Today, has been one of those tired as heck kinda days. Woke up late, almost fell asleep in Econ (passed my midterm, btw) and have been groggy all day. It doesn’t help that it was cold, rainy and gray all day. Almost fell asleep at 1930 – just one of those days.
Econ officially sucks. Not the science, in this case but the teacher. I made an 85.5 (bumped it up to a 92.5) on my midterm that I worked my butt off for. It would help if every simple economic question didn’t turn into a random ramble or story. I know half of the material and how teacher is no help. Ugh!!!

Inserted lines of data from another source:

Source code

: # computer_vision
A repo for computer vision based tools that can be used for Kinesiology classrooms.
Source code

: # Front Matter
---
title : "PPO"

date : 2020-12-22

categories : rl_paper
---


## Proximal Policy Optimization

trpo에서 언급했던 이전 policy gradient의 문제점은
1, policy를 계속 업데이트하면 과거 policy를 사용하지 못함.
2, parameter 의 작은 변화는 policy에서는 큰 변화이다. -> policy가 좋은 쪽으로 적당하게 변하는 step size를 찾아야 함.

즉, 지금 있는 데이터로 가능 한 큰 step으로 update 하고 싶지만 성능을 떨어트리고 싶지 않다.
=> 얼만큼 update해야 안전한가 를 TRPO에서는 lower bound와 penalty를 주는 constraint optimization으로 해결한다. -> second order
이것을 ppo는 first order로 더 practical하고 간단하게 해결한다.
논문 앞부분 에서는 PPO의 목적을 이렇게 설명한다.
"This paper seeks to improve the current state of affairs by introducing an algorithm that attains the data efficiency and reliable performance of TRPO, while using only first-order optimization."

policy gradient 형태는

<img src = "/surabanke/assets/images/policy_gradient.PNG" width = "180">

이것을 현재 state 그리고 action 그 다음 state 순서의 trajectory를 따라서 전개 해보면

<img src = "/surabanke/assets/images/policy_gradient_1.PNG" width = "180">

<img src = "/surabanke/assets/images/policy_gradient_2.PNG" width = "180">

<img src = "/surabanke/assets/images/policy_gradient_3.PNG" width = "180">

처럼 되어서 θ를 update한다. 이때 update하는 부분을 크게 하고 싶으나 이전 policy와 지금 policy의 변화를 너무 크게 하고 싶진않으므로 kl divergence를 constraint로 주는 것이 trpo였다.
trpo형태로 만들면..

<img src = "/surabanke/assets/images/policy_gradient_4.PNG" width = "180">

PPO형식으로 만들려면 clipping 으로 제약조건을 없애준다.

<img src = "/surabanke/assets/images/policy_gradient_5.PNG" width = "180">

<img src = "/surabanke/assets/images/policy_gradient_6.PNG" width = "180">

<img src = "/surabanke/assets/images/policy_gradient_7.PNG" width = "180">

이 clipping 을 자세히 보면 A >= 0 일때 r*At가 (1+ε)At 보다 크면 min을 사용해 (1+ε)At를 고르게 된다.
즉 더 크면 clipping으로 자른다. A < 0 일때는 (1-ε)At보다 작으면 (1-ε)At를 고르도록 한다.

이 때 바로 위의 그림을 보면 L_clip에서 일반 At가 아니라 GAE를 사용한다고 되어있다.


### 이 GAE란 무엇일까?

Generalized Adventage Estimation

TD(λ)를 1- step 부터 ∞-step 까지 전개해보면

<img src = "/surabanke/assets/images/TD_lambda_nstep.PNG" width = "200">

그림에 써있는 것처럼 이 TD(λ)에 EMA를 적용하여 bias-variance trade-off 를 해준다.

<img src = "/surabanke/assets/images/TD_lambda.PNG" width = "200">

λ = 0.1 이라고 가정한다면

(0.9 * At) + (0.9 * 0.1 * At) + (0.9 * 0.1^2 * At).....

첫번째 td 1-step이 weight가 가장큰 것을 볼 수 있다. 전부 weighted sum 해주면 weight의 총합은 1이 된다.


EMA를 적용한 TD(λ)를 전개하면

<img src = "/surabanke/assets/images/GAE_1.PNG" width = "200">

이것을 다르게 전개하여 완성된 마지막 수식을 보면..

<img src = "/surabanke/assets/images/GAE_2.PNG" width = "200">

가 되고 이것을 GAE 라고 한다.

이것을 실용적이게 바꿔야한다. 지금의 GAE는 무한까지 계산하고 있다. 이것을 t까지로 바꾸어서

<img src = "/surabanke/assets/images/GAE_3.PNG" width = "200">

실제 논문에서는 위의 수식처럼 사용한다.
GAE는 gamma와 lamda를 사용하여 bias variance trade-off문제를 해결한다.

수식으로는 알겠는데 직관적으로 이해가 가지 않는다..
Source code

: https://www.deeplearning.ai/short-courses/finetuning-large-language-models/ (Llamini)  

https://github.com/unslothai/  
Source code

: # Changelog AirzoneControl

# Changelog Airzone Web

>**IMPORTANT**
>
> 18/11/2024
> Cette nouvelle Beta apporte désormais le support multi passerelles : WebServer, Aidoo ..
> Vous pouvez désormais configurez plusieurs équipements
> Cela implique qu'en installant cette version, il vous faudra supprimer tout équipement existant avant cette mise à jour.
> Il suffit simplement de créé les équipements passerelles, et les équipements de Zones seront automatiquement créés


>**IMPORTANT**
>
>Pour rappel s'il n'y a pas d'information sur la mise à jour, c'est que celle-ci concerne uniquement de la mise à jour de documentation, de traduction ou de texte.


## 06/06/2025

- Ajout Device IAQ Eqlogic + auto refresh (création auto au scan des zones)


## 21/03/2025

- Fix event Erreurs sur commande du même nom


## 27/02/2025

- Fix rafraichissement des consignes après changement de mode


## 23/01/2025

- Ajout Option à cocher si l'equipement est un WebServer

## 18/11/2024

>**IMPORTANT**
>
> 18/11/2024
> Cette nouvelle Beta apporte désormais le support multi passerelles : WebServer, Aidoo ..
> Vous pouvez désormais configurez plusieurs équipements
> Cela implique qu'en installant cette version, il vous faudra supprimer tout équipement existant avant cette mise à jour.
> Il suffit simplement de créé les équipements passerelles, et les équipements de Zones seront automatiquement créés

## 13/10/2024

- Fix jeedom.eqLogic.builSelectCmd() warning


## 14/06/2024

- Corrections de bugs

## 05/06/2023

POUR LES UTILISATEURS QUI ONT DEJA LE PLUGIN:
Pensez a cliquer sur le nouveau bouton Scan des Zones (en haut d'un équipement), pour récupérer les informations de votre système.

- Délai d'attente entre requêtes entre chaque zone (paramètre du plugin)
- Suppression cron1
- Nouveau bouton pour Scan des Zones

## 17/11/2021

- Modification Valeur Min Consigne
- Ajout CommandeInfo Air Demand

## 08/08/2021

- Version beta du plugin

Part of me wants to leave so much that it isn’t even funny. I know that I’m not physically fit but I’m tired of all the bullshit going on in town. I’m tired of trying to be friends and being genuinely friendly with people and they only willing to talk/hang out when others aren’t around. I’m tired of working my butt off while others are slacking off and I get a cut in my grade because of it. I’m tired of being nice for someone time and time again and getting nothing back. I know that we should do it for God and His glory but it sucks when people think I am doormat to walk all over. I’m tired of not being able to stand up for what I believe in for the sake of preserving my GPA. I’m frustrated by how complicated love is and how I don’t know who I love anymore. I know I love my family but beyond them, I have no idea. I hate being the 3rd wheel everywhere I go. I’m just sick of all the bullshit I have to deal with. I hate it how I have to have a pity party for people to notice me, or at least say something to me. I’m just tired of it all.